### Problem to work on
Starting at the first line of the records and ending with the line that contains "0.015955, -0.218935, 1.020943]]", rewrite those lines with "Decimals" swapped for "Rounding" and everything else left as it is.

### Material for this task
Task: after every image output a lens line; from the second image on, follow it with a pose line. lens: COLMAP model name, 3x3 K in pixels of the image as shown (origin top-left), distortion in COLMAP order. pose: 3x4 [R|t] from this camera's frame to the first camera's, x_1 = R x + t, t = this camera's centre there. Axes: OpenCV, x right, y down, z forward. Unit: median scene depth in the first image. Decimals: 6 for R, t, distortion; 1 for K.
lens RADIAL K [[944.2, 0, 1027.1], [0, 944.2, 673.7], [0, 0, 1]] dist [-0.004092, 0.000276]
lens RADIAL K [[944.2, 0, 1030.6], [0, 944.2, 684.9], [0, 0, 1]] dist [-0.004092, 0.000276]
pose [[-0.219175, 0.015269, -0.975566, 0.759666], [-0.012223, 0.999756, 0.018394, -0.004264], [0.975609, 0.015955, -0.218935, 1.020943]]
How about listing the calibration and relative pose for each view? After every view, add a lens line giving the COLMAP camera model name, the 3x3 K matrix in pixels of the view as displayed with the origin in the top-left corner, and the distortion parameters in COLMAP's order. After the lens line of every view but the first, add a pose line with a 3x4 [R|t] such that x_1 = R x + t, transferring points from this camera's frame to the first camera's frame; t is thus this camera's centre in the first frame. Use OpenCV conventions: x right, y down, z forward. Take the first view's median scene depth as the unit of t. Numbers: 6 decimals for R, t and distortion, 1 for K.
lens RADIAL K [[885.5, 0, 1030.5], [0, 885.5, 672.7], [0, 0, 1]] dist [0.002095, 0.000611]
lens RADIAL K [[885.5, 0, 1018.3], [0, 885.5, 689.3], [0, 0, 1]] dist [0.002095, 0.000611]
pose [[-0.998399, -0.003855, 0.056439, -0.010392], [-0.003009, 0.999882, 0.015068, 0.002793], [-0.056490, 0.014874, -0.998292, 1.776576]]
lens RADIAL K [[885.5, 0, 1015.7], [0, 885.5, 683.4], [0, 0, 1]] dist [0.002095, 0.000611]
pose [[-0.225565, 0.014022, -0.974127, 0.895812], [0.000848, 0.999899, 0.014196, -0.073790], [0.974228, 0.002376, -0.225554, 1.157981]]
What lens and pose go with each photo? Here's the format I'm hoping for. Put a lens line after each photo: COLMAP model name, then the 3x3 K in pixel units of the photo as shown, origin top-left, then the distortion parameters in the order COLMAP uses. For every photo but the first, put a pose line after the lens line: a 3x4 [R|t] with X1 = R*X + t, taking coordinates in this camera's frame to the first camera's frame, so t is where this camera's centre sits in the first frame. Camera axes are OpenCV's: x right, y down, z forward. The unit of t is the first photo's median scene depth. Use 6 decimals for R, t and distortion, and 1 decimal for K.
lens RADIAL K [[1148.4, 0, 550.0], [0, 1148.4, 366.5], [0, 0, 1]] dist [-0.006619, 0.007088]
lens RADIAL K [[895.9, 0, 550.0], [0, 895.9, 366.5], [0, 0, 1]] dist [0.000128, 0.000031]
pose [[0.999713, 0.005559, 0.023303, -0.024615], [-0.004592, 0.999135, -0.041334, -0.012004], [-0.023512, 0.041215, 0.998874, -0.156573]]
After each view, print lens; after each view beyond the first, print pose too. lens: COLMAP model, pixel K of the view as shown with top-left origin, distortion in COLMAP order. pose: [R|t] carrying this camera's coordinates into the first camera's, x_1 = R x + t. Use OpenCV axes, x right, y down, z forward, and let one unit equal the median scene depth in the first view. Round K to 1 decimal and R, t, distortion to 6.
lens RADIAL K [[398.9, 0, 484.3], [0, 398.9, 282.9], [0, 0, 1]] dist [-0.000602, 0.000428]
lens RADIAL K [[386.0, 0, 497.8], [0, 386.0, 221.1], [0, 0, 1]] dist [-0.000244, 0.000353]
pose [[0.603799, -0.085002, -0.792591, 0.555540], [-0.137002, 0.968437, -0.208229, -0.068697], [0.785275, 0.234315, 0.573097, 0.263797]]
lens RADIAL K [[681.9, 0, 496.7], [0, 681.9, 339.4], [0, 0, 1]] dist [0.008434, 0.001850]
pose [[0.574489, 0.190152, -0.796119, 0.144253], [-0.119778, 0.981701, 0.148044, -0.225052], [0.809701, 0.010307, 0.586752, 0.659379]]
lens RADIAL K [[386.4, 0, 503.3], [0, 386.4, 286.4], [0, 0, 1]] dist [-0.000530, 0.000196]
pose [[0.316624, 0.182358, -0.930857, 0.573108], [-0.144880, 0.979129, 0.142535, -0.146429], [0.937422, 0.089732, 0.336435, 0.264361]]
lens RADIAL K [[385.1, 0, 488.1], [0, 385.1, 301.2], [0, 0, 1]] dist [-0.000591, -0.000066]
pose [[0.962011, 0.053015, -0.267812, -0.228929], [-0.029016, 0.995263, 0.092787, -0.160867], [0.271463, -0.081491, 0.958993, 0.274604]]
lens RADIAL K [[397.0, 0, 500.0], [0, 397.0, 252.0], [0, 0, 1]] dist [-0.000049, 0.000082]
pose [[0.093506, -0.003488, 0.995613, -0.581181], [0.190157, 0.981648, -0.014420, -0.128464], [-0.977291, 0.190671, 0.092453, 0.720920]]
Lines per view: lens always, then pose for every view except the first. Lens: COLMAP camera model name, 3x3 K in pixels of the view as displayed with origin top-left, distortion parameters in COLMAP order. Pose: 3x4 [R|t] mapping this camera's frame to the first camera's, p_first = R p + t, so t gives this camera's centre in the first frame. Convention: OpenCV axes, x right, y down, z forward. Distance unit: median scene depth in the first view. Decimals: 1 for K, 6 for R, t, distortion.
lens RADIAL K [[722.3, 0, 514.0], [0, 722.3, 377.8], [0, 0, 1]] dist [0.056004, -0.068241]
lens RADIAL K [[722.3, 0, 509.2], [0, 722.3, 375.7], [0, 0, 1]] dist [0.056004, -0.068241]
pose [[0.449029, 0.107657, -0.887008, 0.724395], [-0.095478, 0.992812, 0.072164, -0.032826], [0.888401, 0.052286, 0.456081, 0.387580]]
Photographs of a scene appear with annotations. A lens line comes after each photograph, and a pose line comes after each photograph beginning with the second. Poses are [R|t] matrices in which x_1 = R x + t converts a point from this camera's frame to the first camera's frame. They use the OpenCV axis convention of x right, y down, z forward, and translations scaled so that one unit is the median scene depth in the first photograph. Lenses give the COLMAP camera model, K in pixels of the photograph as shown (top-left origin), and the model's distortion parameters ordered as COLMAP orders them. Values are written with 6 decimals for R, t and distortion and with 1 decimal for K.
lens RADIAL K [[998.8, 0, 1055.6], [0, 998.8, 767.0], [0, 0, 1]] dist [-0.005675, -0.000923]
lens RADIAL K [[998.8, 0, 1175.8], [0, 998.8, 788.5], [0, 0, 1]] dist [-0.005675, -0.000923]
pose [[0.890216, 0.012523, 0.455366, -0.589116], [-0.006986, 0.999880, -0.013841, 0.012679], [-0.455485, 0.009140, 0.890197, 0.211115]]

### Written response
Task: after every image output a lens line; from the second image on, follow it with a pose line. lens: COLMAP model name, 3x3 K in pixels of the image as shown (origin top-left), distortion in COLMAP order. pose: 3x4 [R|t] from this camera's frame to the first camera's, x_1 = R x + t, t = this camera's centre there. Axes: OpenCV, x right, y down, z forward. Unit: median scene depth in the first image. Rounding: 6 for R, t, distortion; 1 for K.
lens RADIAL K [[944.2, 0, 1027.1], [0, 944.2, 673.7], [0, 0, 1]] dist [-0.004092, 0.000276]
lens RADIAL K [[944.2, 0, 1030.6], [0, 944.2, 684.9], [0, 0, 1]] dist [-0.004092, 0.000276]
pose [[-0.219175, 0.015269, -0.975566, 0.759666], [-0.012223, 0.999756, 0.018394, -0.004264], [0.975609, 0.015955, -0.218935, 1.020943]]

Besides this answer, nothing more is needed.